A fierce debate exists in linguistics between those, such as Noam Chomsky, who think that all languages function roughly the same way in the brain and those who do not. The latter view was propounded by Benjamin Lee Whorf, an American linguist of the early 20th century, who argued that different languages condition or constrain the mind’s habits of thought.
Whorfianism has been criticised for years, but it has been making a comeback. Lera Boroditsky of Stanford University, for example, points to the Kuuk Thaayorre, aboriginals of northern Australia who have no words for “left” or “right”, using instead absolute directions such as “north” and “south-east” (as in “You have an ant on your south-west leg”). Ms Boroditsky says that any Kuuk Thaayorre child knows which way is south-east at any given time, whereas a roomful of Stanford professors, if asked to point south-east quickly, do little better than chance. The standard Kuuk Thayoorre greeting is “where are you going?”, with an answer being something like “north-north-east, in the middle distance.” Not knowing which direction is which, Ms Boroditsky notes, a Westerner could not get past “hello”. Universalists retort that such neo-Whorfians are finding trivial surface features of language: the claim that language truly constricts thinking is still not proven.
With all that in mind, which is the hardest language? On balance The Economist would go for Tuyuca, of the eastern Amazon. It has a sound system with simple consonants and a few nasal vowels, so is not as hard to speak as Ubykh or !Xóõ. Like Turkish, it is heavily agglutinating, so that one word, hóabãsiriga means “I do not know how to write.” Like Kwaio, it has two words for “we”, inclusive and exclusive. The noun classes (genders) in Tuyuca’s language family (including close relatives) have been estimated at between 50 and 140. Some are rare, such as “bark that does not cling closely to a tree”, which can be extended to things such as baggy trousers, or wet plywood that has begun to peel apart.

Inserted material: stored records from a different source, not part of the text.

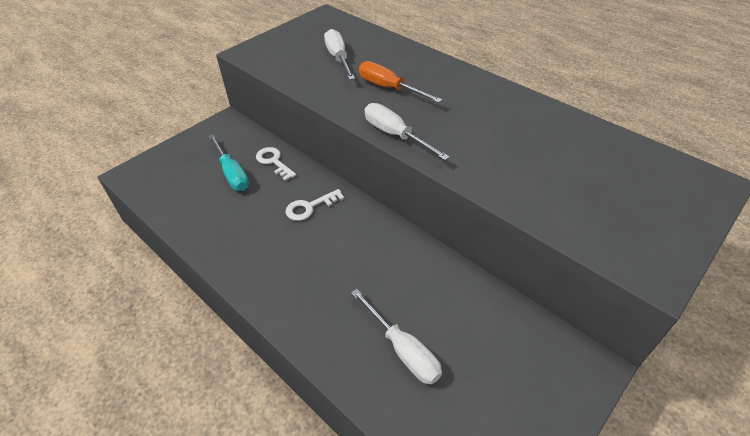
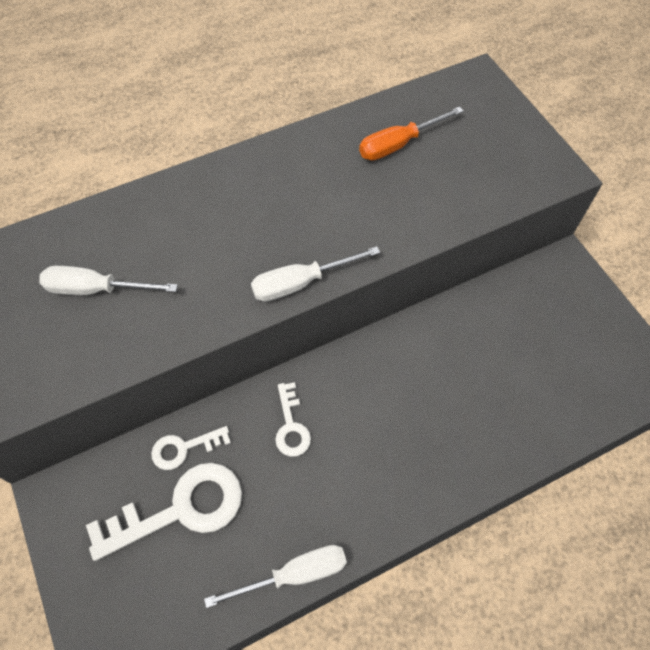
camera: 70 degrees left, 15 degrees up
turquoise screwdriver [208,134,249,191] -> white key [86,463,242,561]
white screwdriver [351,289,442,384] -> white screwdriver moved to [204,545,347,608]
orange screwdriver [359,61,442,103] -> orange screwdriver moved to [359,106,464,160]

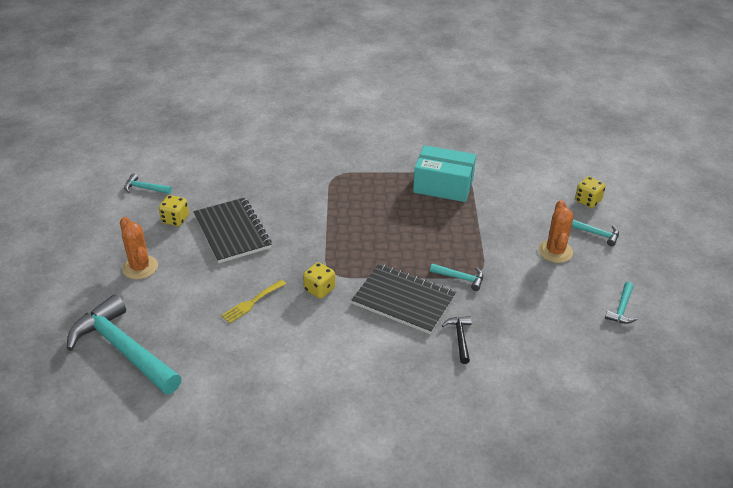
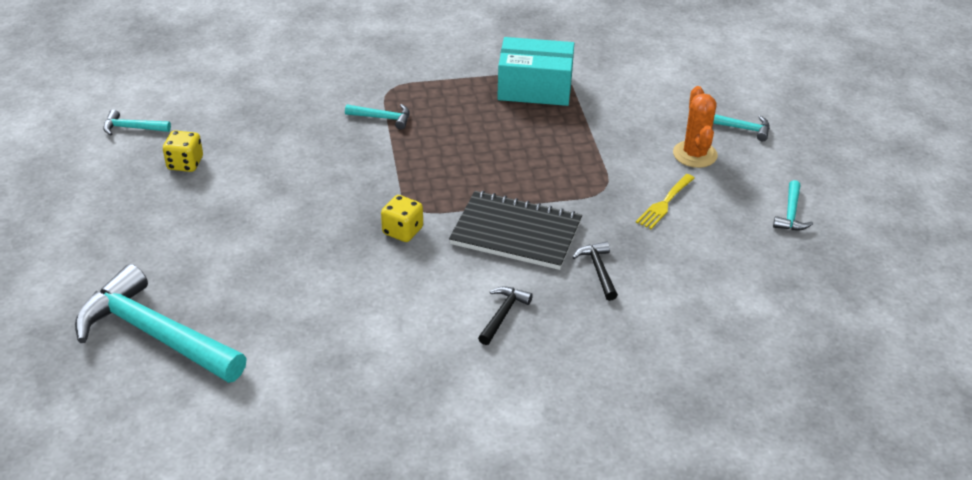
camera: 10 degrees left, 0 degrees up
orange cactus [120,217,158,279] -> none
black notebook [193,197,272,263] -> none
yellow fork [221,280,286,323] -> yellow fork moved to [636,174,695,229]
turquoise hammer [430,264,483,291] -> turquoise hammer moved to [345,104,410,130]
yellow dice [575,176,606,208] -> none
none -> black hammer [478,287,533,345]

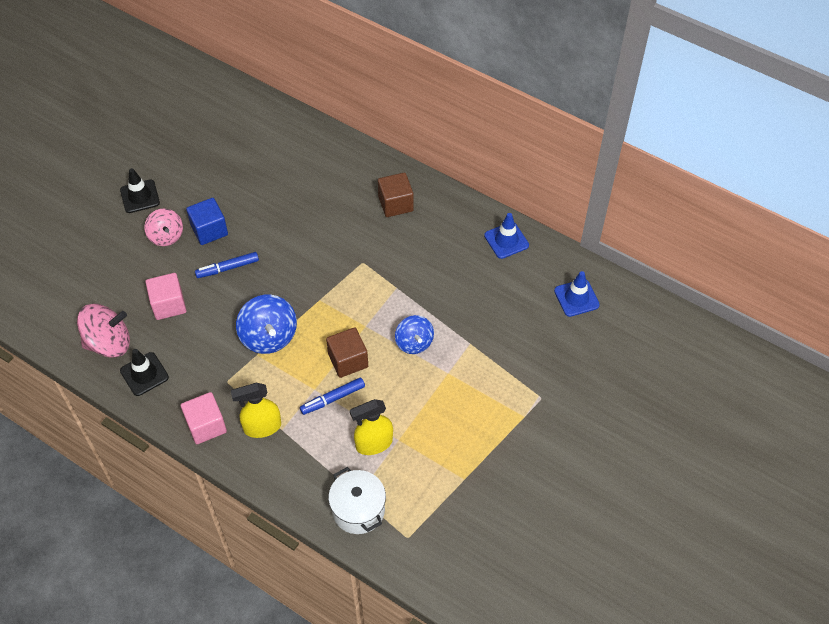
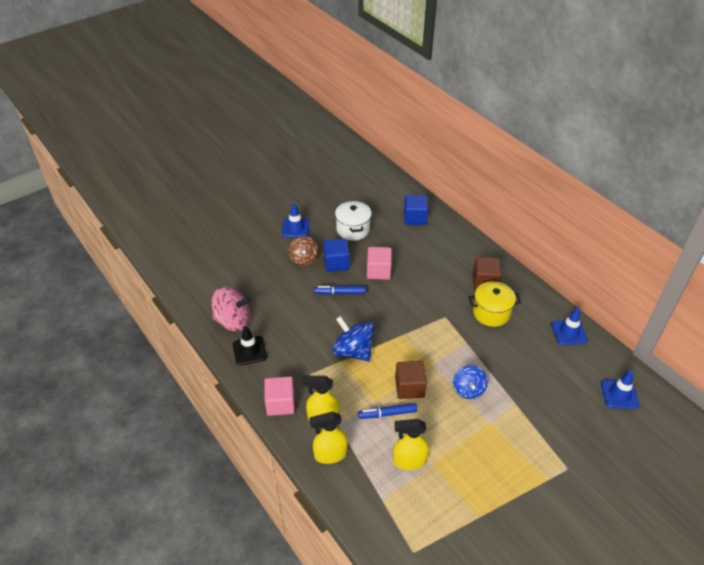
camera: 20 degrees right, 10 degrees down
black traffic cone [120,168,160,213] -> blue traffic cone [282,203,310,237]
pink spinning top [144,209,183,246] -> brown spinning top [289,236,318,266]
pink cube [145,273,186,320] -> pink cube moved to [367,247,392,280]
blue spinning top [236,295,297,354] -> blue spinning top turned 135 degrees clockwise [332,316,375,361]
white pot [328,467,386,534] -> white pot moved to [335,201,372,241]
none -> yellow spray bottle [309,412,348,464]
none -> blue cube [404,195,428,225]
none -> yellow pot [468,281,521,327]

Most fascinating is a feature that would make any journalist tremble. Tuyuca requires verb-endings on statements to show how the speaker knows something. Diga ape-wimeans that “the boy played soccer (I know because I saw him)”, while diga ape-hiyimeans “the boy played soccer (I assume)”. English can provide such information, but for Tuyuca that is an obligatory ending on the verb. Evidential languages force speakers to think hard about how they learned what they say they know.
Linguists ask precisely how language works in the brain, and examples such as Tuyuca’s evidentiality are their raw material. More may be found, as only a few hundred of the world’s 6,000 languages have been extensively mapped, and new ways will appear for them to be difficult. Yet many are spoken by mere hundreds of people. Fewer than 1,000 people speak Tuyuca. Ubykh died in 1992. Half of today’s languages may be gone in a century. Linguists are racing to learn what they can before the forces of modernisation and globalisation quieten the strangest tongues.